▶ **BRIEF 1**
Translate this sentence from the article on funding for women-owned businesses in South Africa into French: "Ochem’s organisation works to unlock opportunities for women-owned and women-led businesses whilst driving the agenda for women entrepreneurship in Africa."

▶ **DOCUMENT EXCERPT**

------------------------------------------------------------------------

Funding for Women-owned Businesses in South Africa

19th ,September, 2022
SME Guides

While the country has made some gains in supporting women entrepreneurs, access to funding for women-owned businesses in South Africa, continues to be a challenge.

Female entrepreneurship continues to be on the rise with many South African women rising to the challenge of launching their own ventures, while also contributing to the development of their communities.

The South African results of the latest Mastercard Index of Women Entrepreneurs Index (MIWE), shows that South Africa moved up nine places (a 7.1 percent increase) from 2019 to rank 23rd globally and 1st in Africa on the 2020 Index. The index measures how supportive entrepreneurial conditions are as enablers or constraints of women business ownership.

Despite this, women continue to face greater difficulties in becoming and succeeding as entrepreneurs and continue to be in the minority in South Africa’s entrepreneurship landscape. Research by Facebook in partnership with the World Bank and OECD, shows that while women make up half of the country’s population, only a third of businesses in South Africa are women-led. Across Sub- Saharan Africa female participation in (business) ownership averages over 25%, according to a report by the African Development Bank, ‘Affirmative Finance Action For Women In Africa‘.

Many of the benefits that are to be gained from female entrepreneurship are lost as a result. According to a report by the African Development Bank, “unlocking investment in African women holds incredible returns and transformational impact potential”.

In an interview with SME South Africa, Irene Ochem, founder and chief executive officer of Africa Women Innovation and Entrepreneurship Forum (AWIEF), a pan-African women economic empowerment organisation, highlighted the following advantages.

“Unlocking the economic potential of women makes economic and social sense.

“It increases women’s bargaining power, positively affects economic growth and national incomes, makes for greater job and wealth creation and ultimately benefits the greater economy leading to a more inclusive and prosperous Africa.”

Ochem’s organisation works to unlock opportunities for women-owned and women-led businesses whilst driving the agenda for women entrepreneurship in Africa.

------------------------------------------------------------------------

▶ **BRIEF 2**
Report every line of the entries that contains the word "Porque". Case counts.

------------------------------------------------------------------------

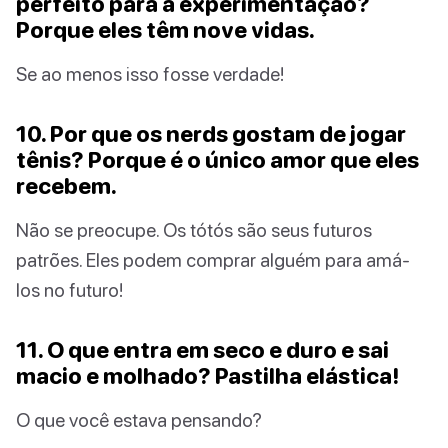
perfeito para a experimentação?
Porque eles têm nove vidas.
Se ao menos isso fosse verdade!
10. Por que os nerds gostam de jogar
tênis? Porque é o único amor que eles
recebem.
Não se preocupe. Os tótós são seus futuros
patrões. Eles podem comprar alguém para amá-
los no futuro!
11. O que entra em seco e duro e sai
macio e molhado? Pastilha elástica!
O que você estava pensando?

------------------------------------------------------------------------

▶ **PROBLEM SOLUTION 1**
L’organisation d’Ochem s’efforce d’ouvrir des perspectives aux entreprises détenues et dirigées par des femmes, tout en faisant avancer le programme en faveur de l’entrepreneuriat féminin en Afrique.

▶ **PROBLEM SOLUTION 2**
Porque eles têm nove vidas.
tênis? Porque é o único amor que eles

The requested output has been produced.